One of the key strengths of this approach is the employment of a unified approach for supervised and zero-shot learning that reduces the computational requirements. Existing methods like XCLIP [Microsoft] have different training schemes with a minimal change in accuracy, which means that for supervised learning it [XCLIP] involves more number of epochs(30) and lesser frames(8) but for zero-shot learning (10) and more frames (32) with a large number of training parameters. However, Vita-CLIP (30 epochs/8 frames per clip) does not require different training schemes and uses a smaller number of parameters, outperforming the accuracy achieved by XCLIP. Additionally, the paper provides useful insights via the ablation studies that focus on the usage of different kinds of prompts (global/local and frame-level prompts) on the K400 dataset. Lastly, the literature review is comprehensive in stating the challenges associated and the motivation for this approach.
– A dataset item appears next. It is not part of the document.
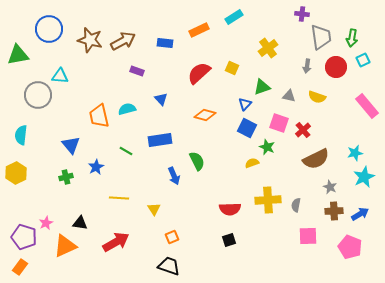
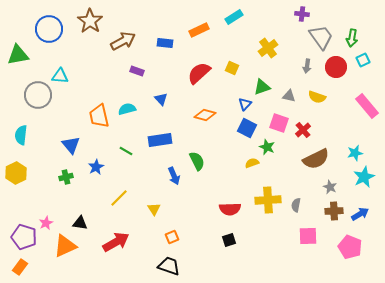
gray trapezoid at (321, 37): rotated 28 degrees counterclockwise
brown star at (90, 40): moved 19 px up; rotated 20 degrees clockwise
yellow line at (119, 198): rotated 48 degrees counterclockwise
Possible directions for future work

Lower performance on SSV2 dataset than K400 for supervised setting when compared with cross-entropy methods. The reason for this has been modestly stated to be the fine-grained nature of the SSV2 classes. Additionally, it would be helpful to have a few examples that would resolve an apparent ambiguity in the difference between local and global prompts. This has also been highlighted as an issue in the publicly available github code repository. Additionally, it is assumed that ViTa-CLIP uses static prompts and another approach of learning motion cues in videos and utilizing motion-aware prompts holds more semantic information resulting in a slightly higher accuracy on the same datasets as explained here by Wang et. al. Seeing in Flowing: Adapting CLIP for Action Recognition with Motion Prompts Learning. Continuing the same idea of using static prompts, it can be observed that the textual prompts use an open and more generalized vocabulary which suggests that there could be a possibility of improving the semantic information provided in textual prompts that could further enhance the accuracy of this model.

Conclusion

The contributions made by this paper are significantly important as it presents a neat approach to adapt the image-text CLIP model to adapt to video recognition and related downstream tasks. The multi prompting-based approach models the temporal information and video data distribution while also learning semantic information with the help of textual prompts. With no minimal finetuning and architectural modifications it is able to achieve a competitive performance on datasets in both zero-shot and supervised settings. The weaknesses stated are only suggested improvements and should not undermine the significant contribution this work makes in reducing the computational cost involved in training models for usage in vision and language tasks.